--- Instructions to follow ---
Please reproduce the lines of text in the entries below word for word, leaving the pictures out of your answer.

(Saved data entries)
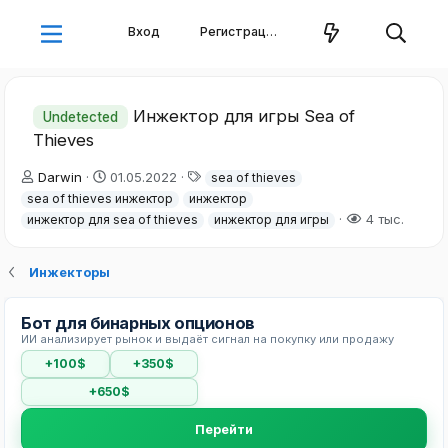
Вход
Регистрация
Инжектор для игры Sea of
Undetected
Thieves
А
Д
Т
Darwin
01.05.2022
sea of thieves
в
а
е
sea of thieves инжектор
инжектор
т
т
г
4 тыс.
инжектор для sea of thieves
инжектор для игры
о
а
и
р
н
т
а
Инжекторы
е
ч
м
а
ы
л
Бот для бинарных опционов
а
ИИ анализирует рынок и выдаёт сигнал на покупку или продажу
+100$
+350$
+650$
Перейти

--- Answer section ---
Вход
Регистрация
Инжектор для игры Sea of
Undetected
Thieves
А
Д
Т
Darwin
01.05.2022
sea of thieves
в
а
е
sea of thieves инжектор
инжектор
т
т
г
4 тыс.
инжектор для sea of thieves
инжектор для игры
о
а
и
р
н
т
а
Инжекторы
е
ч
м
а
ы
л
Бот для бинарных опционов
а
ИИ анализирует рынок и выдаёт сигнал на покупку или продажу
+100$
+350$
+650$
Перейти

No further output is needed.